When Credentials Attack

There is such a thing as having too many credentials. While the proper mix of professional designations and recognized credentials can enhance your career potential, too many of them signals to hiring managers that perhaps you are a “credential chaser” (seeking even more additional three-letter acronyms after your name) who prefers the image over the substance and purpose of credentials. Too much of a good thing can be detrimental to your job or career strategy, so here are some brief tips to help ensure you avoid this trap:

  • Purge all outdated, irrelevant certifications and designations from your résumé and signature block. Those non-valid certifications scream, “my skills are outdated and I only rarely update my résumé.”
  • If you have many valid and relevant professional designations, select just the ones that best support your expertise for the position(s) to which you are applying.
  • Hiring managers are most interested in only those certifications and licenses you actually possess, and not all the coursework you took along the way. In some instances, candidates use this approach to disguise the fact that they may not have the requisite educational requirements.
  • If you work in the public sector and have a long list of certifications or designations obtained through government training and testing, keep them in a separate document that can be used as part of your documentation portfolio. Place just those certifications that are relevant to the position on your résumé.

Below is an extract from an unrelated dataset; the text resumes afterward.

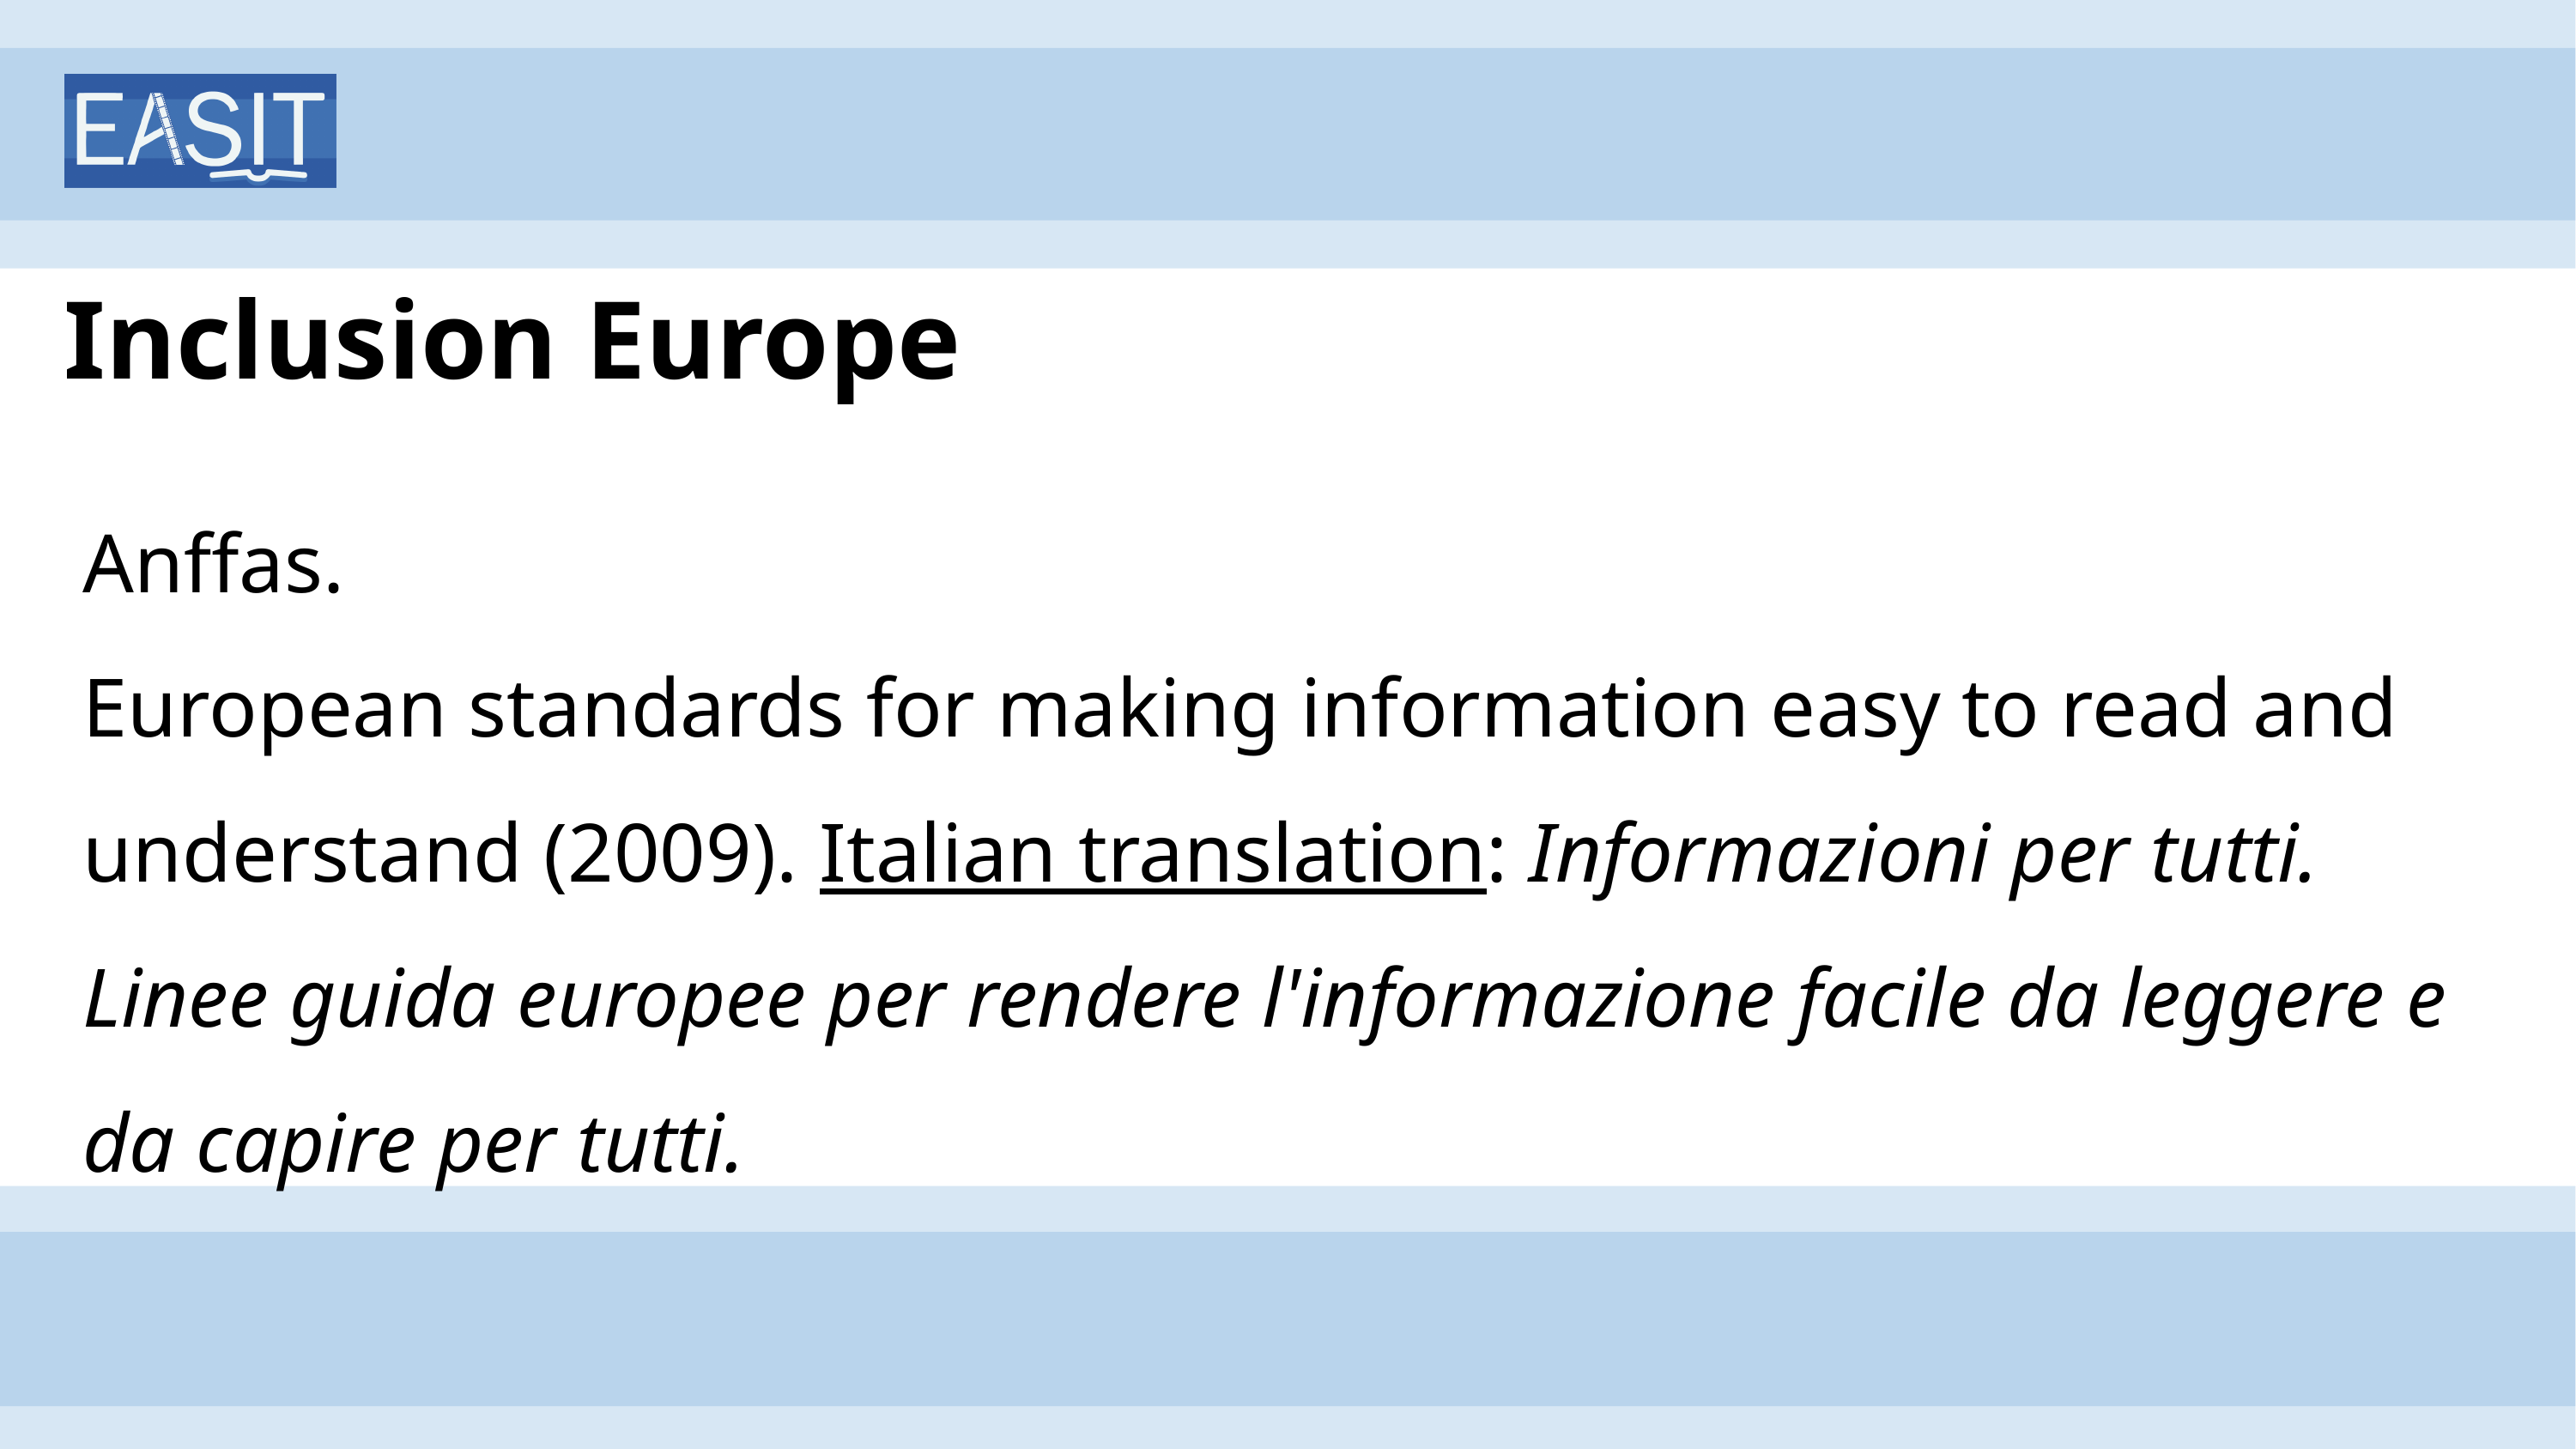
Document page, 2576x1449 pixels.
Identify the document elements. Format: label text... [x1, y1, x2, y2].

I wrote in Confessions of a Hiring Manager Rev. 2.0 (Second Edition) that the most recent recession has created another “time of parenthesis” as John Naisbitt called the 1980s in Megatrends. The education system must respond by preparing individuals to help shepherd business and technology processes in mature and emerging economies over the coming decade. Online colleges, business and trade schools, community colleges, and certifying organizations must step up to meet the demand for qualified professionals to address the challenges and opportunities the world economy will face.